Election season is usually a time when voices subsumed by grand narratives finally find a register, as this writer discovered during a trip to Manjeshwar in Kerala to cover the recently concluded State Assembly elections. A reporting tour across the length and breadth of a State such as Kerala shows us how democracy thrives on plurality.
Manjeshwar, the northernmost Assembly constituency in the Kasaragod district, is officially counted as Kerala’s first, but it continues to be a blind spot for the State’s planners and political leadership. The dominant poll narrative, as always, was the constituency’s relative backwardness. But behind such a simplistic contention lay a plethora of factors, ranging from the historical and geographical to the familial and cultural. It is a constituency that borders Dakshina Kannada, with its linguistically diverse populace tracing its lineage to that region by way of their family shrines, relatives, linguistic roots etc.

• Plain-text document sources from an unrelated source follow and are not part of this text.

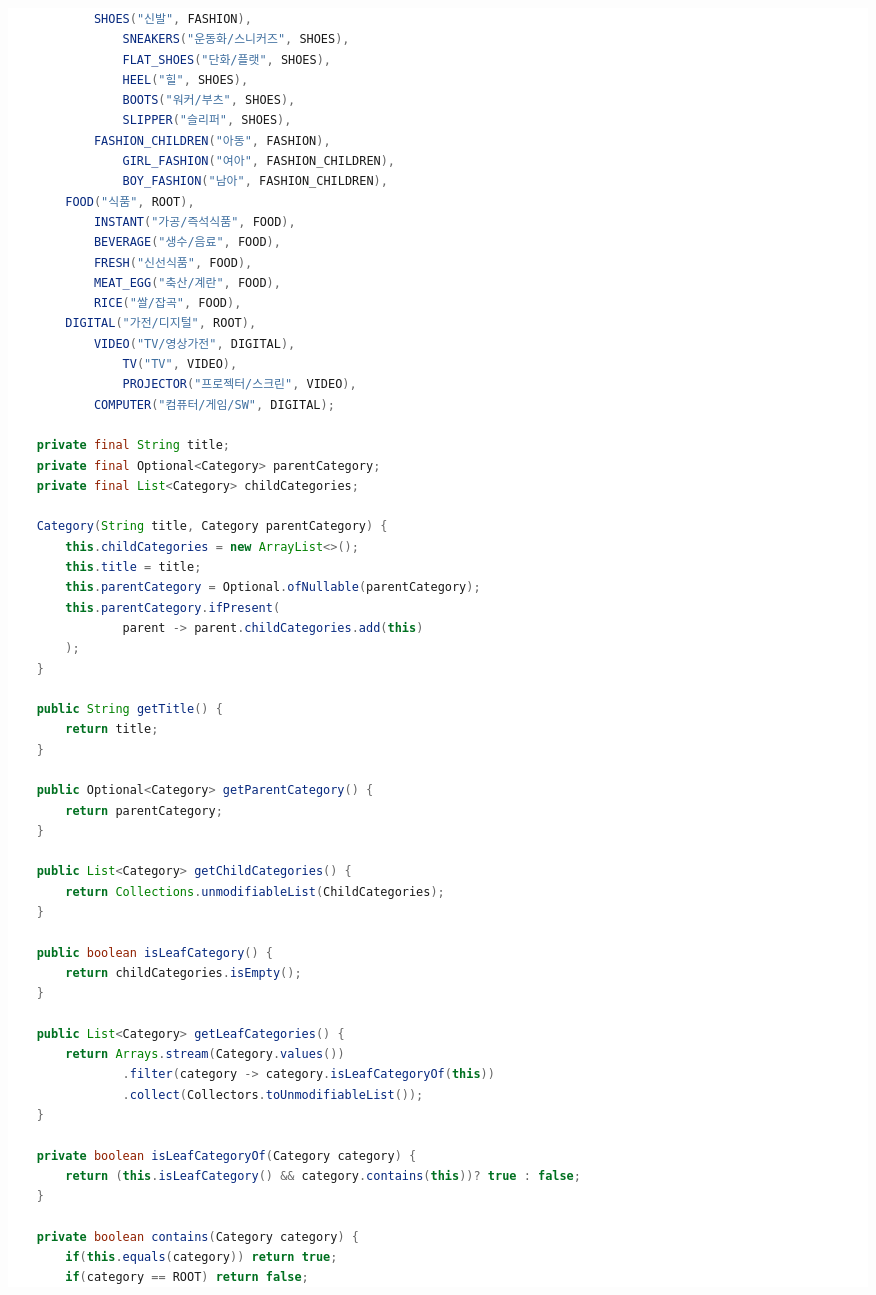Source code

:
 ```java
            SHOES("신발", FASHION),
                SNEAKERS("운동화/스니커즈", SHOES),
                FLAT_SHOES("단화/플랫", SHOES),
                HEEL("힐", SHOES),
                BOOTS("워커/부츠", SHOES),
                SLIPPER("슬리퍼", SHOES),
            FASHION_CHILDREN("아동", FASHION),
                GIRL_FASHION("여아", FASHION_CHILDREN),
                BOY_FASHION("남아", FASHION_CHILDREN),
        FOOD("식품", ROOT),
            INSTANT("가공/즉석식품", FOOD),
            BEVERAGE("생수/음료", FOOD),
            FRESH("신선식품", FOOD),
            MEAT_EGG("축산/계란", FOOD),
            RICE("쌀/잡곡", FOOD),
        DIGITAL("가전/디지털", ROOT),
            VIDEO("TV/영상가전", DIGITAL),
                TV("TV", VIDEO),
                PROJECTOR("프로젝터/스크린", VIDEO),
            COMPUTER("컴퓨터/게임/SW", DIGITAL);

    private final String title;
    private final Optional<Category> parentCategory;
    private final List<Category> childCategories;

    Category(String title, Category parentCategory) {
        this.childCategories = new ArrayList<>();
        this.title = title;
        this.parentCategory = Optional.ofNullable(parentCategory);
        this.parentCategory.ifPresent(
                parent -> parent.childCategories.add(this)
        );
    }

    public String getTitle() {
        return title;
    }

    public Optional<Category> getParentCategory() {
        return parentCategory;
    }

    public List<Category> getChildCategories() {
        return Collections.unmodifiableList(ChildCategories);
    }

    public boolean isLeafCategory() {
        return childCategories.isEmpty();
    }

    public List<Category> getLeafCategories() {
        return Arrays.stream(Category.values())
                .filter(category -> category.isLeafCategoryOf(this))
                .collect(Collectors.toUnmodifiableList());
    }

    private boolean isLeafCategoryOf(Category category) {
        return (this.isLeafCategory() && category.contains(this))? true : false;
    }

    private boolean contains(Category category) {
        if(this.equals(category)) return true;
        if(category == ROOT) return false;
```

Therefore, they were pained when the roads to Karnataka were all blockaded by the Karnataka government during the initial phase of the COVID-19 pandemic. Dakshina Kannada is where people go for education, medical treatment and matrimonial alliances. “So, they felt cut off from their roots. It may sound paradoxical for you when I say I’m a Keralite but not a Malayali,” A.K.M. Ashraf, the United Democratic Front (UDF) candidate from the Indian Union Muslim League (IUML), told this writer. Not surprisingly, Mr. Ashraf, a polyglot with a degree in Kannada literature, took the oath as an MLA in the Kerala Legislative Assembly in Kannada.
The Manjeshwar constituency suffers from all the ills faced by regions located along State borders, such as the absence of infrastructure, educational institutions of standing, tertiary-care medical facilities, and employment-generating enterprises. The impact of the Malayalam Language Bill on the lives of the people was naturally a major bone of contention during campaigning. Despite the Bill’s safeguards for linguistic minorities in designated areas, fears still abound about the proposed legislation undermining the cultural moorings of the people.
Language in a multicultural, federal polity is fraught. In the first-ever Kerala Assembly elections of 1957, Manjeshwar elected unopposed a candidate, Umesh Rao, who stood for a pro-Karnataka Samiti with the backing of the Communist Party of India. The movement is passé, but the political questions arising from the distinctive cultural identity of the region have not really been addressed, despite the constituency being represented by several political formations since. The linguistic angst never boiled over into balkanisation, thanks to the State’s embrace of divergent communities. That said, a subterranean strain of identity angst persists, palpable only on occasions such as elections.
Unlike Manjeshwar, the faultline of Idukki, home to a sizeable population of Tamils, is not language but land. It is probably unique to Kerala that campaigning is in Kannada in the Kasaragod region and in Tamil in parts of Idukki. This writer ran into Muniyandi, who, in his 80s, runs a small-time tea shop at Ellapatti near Vattavada after spending years as a worker in the plantation sector. Mr. Muniyandi waxed eloquent about the State’s polity, showering praise on the late Chief Minister V.S. Achuthanandan for initiating the allocation of land to landless workers, a project that ran into rough weather following allegations of bureaucratic incongruities.
These communities draw media attention during elections, but their plight is swept under the carpet once the frenzy dies down. The awareness of a society’s shared realities, such as these groups’ contribution to its cultural, linguistic, and economic progress, is paramount in reconciling with their identities and recognising the role they play in democratising a multi-ethnic society. A society advances only when its groups can engage across silos.